Die CDU-Landtagsfraktion Nordrhein-Westfalen hat mit dem Antrag „Notruf für den Notfallsanitäter: Die Landesregierung muss Mitarbeitenden im Rettungsdienst und in den Kommunen den Rücken stärken!“ (Drucksachennummer 16/11699) fünf Forderungen aufgestellt, mit dem kurzfristig die Probleme bei der Umsetzung des Notfallsanitäters in NRW angegangen werden sollen.
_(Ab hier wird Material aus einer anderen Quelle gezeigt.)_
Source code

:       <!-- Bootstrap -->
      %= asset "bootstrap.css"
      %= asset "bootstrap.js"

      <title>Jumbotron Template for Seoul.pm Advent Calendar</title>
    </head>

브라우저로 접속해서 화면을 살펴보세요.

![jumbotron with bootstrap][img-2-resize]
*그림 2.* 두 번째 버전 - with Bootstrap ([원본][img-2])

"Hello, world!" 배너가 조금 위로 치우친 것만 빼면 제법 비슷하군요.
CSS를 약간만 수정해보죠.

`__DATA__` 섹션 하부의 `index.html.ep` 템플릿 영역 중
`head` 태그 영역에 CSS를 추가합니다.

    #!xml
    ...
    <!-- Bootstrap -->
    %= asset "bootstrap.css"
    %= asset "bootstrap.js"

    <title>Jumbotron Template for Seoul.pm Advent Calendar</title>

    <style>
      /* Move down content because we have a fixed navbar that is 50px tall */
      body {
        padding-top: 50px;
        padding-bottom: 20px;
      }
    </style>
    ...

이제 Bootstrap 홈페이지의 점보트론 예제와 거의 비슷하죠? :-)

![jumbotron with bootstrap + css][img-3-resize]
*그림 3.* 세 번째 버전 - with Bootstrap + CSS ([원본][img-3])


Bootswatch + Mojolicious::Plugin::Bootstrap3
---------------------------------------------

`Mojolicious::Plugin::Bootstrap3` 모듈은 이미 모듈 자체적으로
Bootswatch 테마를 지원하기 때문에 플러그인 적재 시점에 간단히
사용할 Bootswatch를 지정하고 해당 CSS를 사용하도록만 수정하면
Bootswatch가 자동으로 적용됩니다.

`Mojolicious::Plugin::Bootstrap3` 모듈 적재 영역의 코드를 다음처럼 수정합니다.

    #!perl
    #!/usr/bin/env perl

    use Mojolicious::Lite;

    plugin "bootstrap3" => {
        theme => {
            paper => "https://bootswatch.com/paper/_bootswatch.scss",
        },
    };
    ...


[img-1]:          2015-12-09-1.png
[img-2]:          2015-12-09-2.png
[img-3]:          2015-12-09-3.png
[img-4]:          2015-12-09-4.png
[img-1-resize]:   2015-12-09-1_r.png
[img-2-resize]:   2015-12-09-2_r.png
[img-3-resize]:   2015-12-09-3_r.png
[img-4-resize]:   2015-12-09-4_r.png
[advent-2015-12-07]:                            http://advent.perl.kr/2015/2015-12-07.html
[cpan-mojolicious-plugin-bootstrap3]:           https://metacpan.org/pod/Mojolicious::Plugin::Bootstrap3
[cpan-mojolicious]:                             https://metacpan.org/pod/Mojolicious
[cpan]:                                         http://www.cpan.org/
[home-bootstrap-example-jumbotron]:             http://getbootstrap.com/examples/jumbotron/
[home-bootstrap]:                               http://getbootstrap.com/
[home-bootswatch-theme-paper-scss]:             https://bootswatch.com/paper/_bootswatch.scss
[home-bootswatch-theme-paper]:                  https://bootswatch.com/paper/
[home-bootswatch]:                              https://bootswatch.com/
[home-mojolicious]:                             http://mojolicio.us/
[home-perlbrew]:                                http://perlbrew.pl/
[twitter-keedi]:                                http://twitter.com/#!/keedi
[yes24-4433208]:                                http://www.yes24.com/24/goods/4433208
Neben der Durchsetzung des vom Landtag geschaffenen Rechts in puncto Finanzierung betrifft dies auch Maßnahmen um die Abnahme von Prüfungen zum Notfallsanitäter zu beschleunigen. Darüber hinaus wirbt die CDU für eine Verlängerung der bundesgesetzlichen Umstellungsfrist auf das neue Berufsbild „Notfallsanitäter“. Alle fünf Forderungen wurden von den Sachverständigen heute unterstützt und als kurzfristig mögliche Maßnahmen unterstützt.